Beispiel #1
0
class ResultsSummary(object):
    """Calculates summarised statistics for a group of trades. This includes calculating average slippage for each
    group of trades and also creating histograms of these observations (and fitting it alongside a PDF/probability
    distribution function).

    """
    def __init__(self):
        self.time_series_ops = TimeSeriesOps()
        self.util_func = UtilFunc()

    def _create_histogram_distribution(self,
                                       df,
                                       min_x=None,
                                       max_x=None,
                                       extend_x_proportion_percentage=20,
                                       postfix_label=None,
                                       obs_weights=None,
                                       denormalised=True):

        # get min/max values for our histogram
        min_hist_x = df.min()
        max_hist_x = df.max()

        extend_x_proportion_percentage = 1.0 + (
            float(extend_x_proportion_percentage) / 100.0)

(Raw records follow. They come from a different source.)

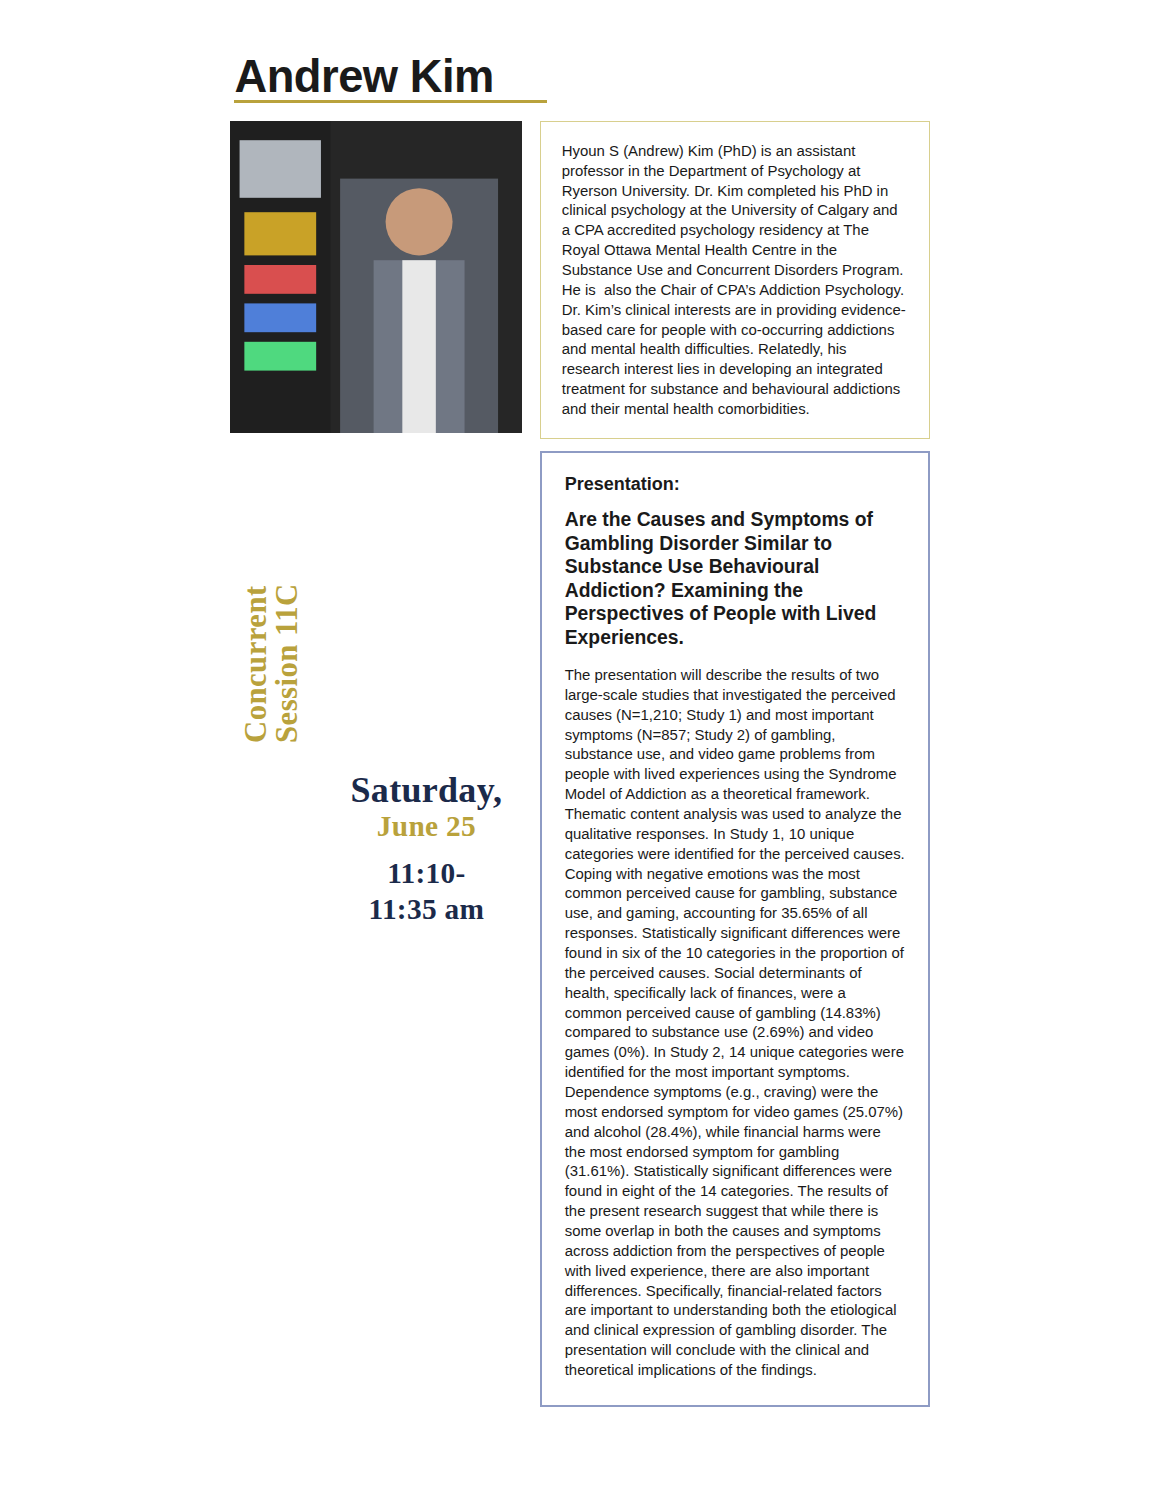Andrew Kim
Hyoun S (Andrew) Kim (PhD) is an assistant professor in the Department of Psychology at Ryerson University. Dr. Kim completed his PhD in clinical psychology at the University of Calgary and a CPA accredited psychology residency at The Royal Ottawa Mental Health Centre in the Substance Use and Concurrent Disorders Program. He is also the Chair of CPA’s Addiction Psychology. Dr. Kim’s clinical interests are in providing evidence-based care for people with co-occurring addictions and mental health difficulties. Relatedly, his research interest lies in developing an integrated treatment for substance and behavioural addictions and their mental health comorbidities.
ConcurrentSession 11C
Saturday,
June 25
11:10-
11:35 am
Presentation:
Are the Causes and Symptoms of Gambling Disorder Similar to Substance Use Behavioural Addiction? Examining the Perspectives of People with Lived Experiences.
The presentation will describe the results of two large-scale studies that investigated the perceived causes (N=1,210; Study 1) and most important symptoms (N=857; Study 2) of gambling, substance use, and video game problems from people with lived experiences using the Syndrome Model of Addiction as a theoretical framework. Thematic content analysis was used to analyze the qualitative responses. In Study 1, 10 unique categories were identified for the perceived causes. Coping with negative emotions was the most common perceived cause for gambling, substance use, and gaming, accounting for 35.65% of all responses. Statistically significant differences were found in six of the 10 categories in the proportion of the perceived causes. Social determinants of health, specifically lack of finances, were a common perceived cause of gambling (14.83%) compared to substance use (2.69%) and video games (0%). In Study 2, 14 unique categories were identified for the most important symptoms. Dependence symptoms (e.g., craving) were the most endorsed symptom for video games (25.07%) and alcohol (28.4%), while financial harms were the most endorsed symptom for gambling (31.61%). Statistically significant differences were found in eight of the 14 categories. The results of the present research suggest that while there is some overlap in both the causes and symptoms across addiction from the perspectives of people with lived experience, there are also important differences. Specifically, financial-related factors are important to understanding both the etiological and clinical expression of gambling disorder. The presentation will conclude with the clinical and theoretical implications of the findings.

        # extend axes for PDF, so just outside histogram
        if min_x is not None:
            min_x = min(min_x, min_hist_x) * extend_x_proportion_percentage
        else:
            min_x = min_hist_x

        if max_x is not None:
            max_x = max(max_x, max_hist_x) * extend_x_proportion_percentage
        else:
            max_x = max_hist_x

        if denormalised: density = False

        vals = df.T.values.astype(numpy.float64)

        # Create a histogram with 10 buckets
        hist, bins = numpy.histogram(
            vals,
            bins=10,
            range=[float(min_hist_x), float(max_hist_x)],
            density=density,
            weights=obs_weights)
        bin_cent = (bins[1:] + bins[:-1]) * 0.5

        number_of_elements = len(df.values)

        dist_space = numpy.linspace(min_x, max_x, 100)

        if postfix_label is None:
            postfix_label = ''
        else:
            postfix_label = ": " + postfix_label

        if number_of_elements > 1:

            # Create a best fit PDF using Gaussian KDE model (forcibly cast to float64)
            if obs_weights is None:
                kde = gaussian_kde(vals)
            else:
                kde = gaussian_weighted_kde(vals,
                                            weights=obs_weights.values.astype(
                                                numpy.float64))

            # Sometimes need to transpose so the dimensions are consistent
            try:
                pdf_fit = kde(dist_space)
            except:
                pdf_fit = kde(dist_space.T)

            if obs_weights is None:
                # Calculated normal PDF
                weighted_stats = DescrStatsW(df.values, ddof=0)
            else:
                weighted_stats = DescrStatsW(df.values,
                                             weights=obs_weights.T.values,
                                             ddof=0)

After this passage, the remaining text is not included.